*** Opening Exercise passage ***

• Alfred Napier Blanchard
• A red herring in the case, Alfred Napier Blanchard (having been, “mad drunk,” and inebriated for perhaps two or three days) stormed into the Bishopsgate Station one night after the murders, and claimed that he was in fact Jack the Ripper. A salesman of questionable products, he was held throughout the weekend of the 5th to the 8th of October, 1888, and was released by a Mr. Colmore, whose last words on the matter, “What a foolish man you have been. You are discharged.”

• W.H. Bury
• Hanged in April 1889 for the murder of his wife, Ellen, in Dundee, Bury’s Modus Operandi’s similarity to that of Jack the Ripper stirred police inquisitiveness for some time – similarly to the Ripper’s victims, Ellen was strangled to death and stabbed deeply in the abdomen. He was also known for sleeping with a pen-knife beneath his pillow, but the police investigation did not consider him as a major suspect.

• David Cohen
• Apparently a poor, Polish Jew, Cohen’s real name might have been Nathan Kaminsky – David Cohen was supposedly a generic name for unknown East End Jews. The evidence against him rests on his admission to an asylum at the right time for the murders, as well as extremely violent behaviour ascribed to him. The murders also stopped shortly after his death – but the ‘name confusion’ makes the link between Kaminsky and Cohen tenuous at best.

• Dr. T. Neill Cream
• A Scottish doctor, Cream was an abortionist and lady-killer, who nevertheless escaped conviction till he poisoned one of his patients and subsequently blamed the pharmacist – when the body was exhumed, the strychnine was found in her body. Good behaviour got him out of prison early, though, but he could not stop the murders. The murder of Matilda Clover finally pinned the blame on him, and as he hung, he said three words – “I am Jack.” However, the style of the murders (and the fact that he was in prison when they were committed) makes this theory rather sketchy.
*** Closing Exercise passage ***
*** Opening Dataset content ***
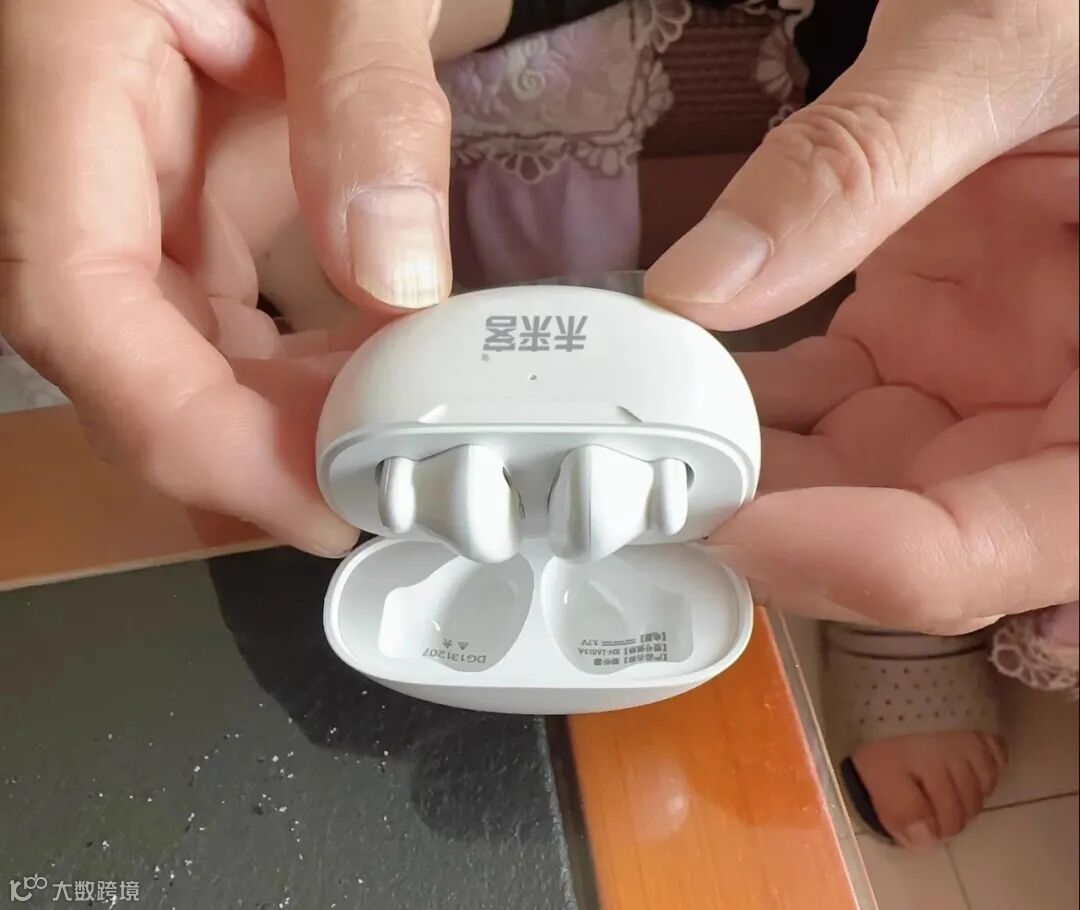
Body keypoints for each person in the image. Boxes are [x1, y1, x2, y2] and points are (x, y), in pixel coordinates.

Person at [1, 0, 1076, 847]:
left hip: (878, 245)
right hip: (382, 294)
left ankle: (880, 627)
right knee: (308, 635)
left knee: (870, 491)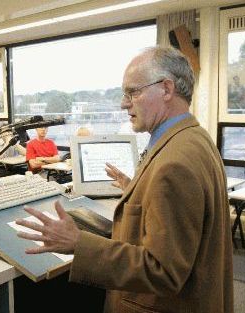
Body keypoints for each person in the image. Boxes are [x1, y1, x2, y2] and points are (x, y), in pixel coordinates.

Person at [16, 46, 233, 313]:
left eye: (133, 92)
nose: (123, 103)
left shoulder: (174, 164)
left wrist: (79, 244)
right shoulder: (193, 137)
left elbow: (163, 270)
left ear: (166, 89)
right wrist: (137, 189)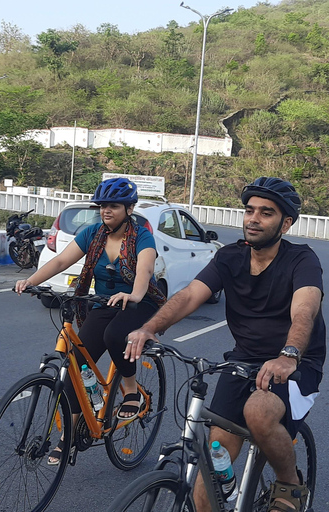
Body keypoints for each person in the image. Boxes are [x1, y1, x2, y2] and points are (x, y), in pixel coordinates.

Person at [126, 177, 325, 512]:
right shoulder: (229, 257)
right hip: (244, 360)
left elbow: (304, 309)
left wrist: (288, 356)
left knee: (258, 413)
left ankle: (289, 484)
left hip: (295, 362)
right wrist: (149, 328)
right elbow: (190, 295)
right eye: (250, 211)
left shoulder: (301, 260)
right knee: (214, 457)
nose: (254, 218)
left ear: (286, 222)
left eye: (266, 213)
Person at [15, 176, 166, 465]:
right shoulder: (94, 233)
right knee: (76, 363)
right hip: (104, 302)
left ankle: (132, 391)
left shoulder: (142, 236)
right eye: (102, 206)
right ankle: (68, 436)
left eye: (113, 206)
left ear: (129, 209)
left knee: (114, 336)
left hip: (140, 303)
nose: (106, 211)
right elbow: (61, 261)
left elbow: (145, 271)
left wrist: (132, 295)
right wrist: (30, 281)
*** Closing Dataset content ***
According to the passage on Jack the Ripper suspects, state what W.H. Bury was known for sleeping with beneath his pillow.

A pen-knife.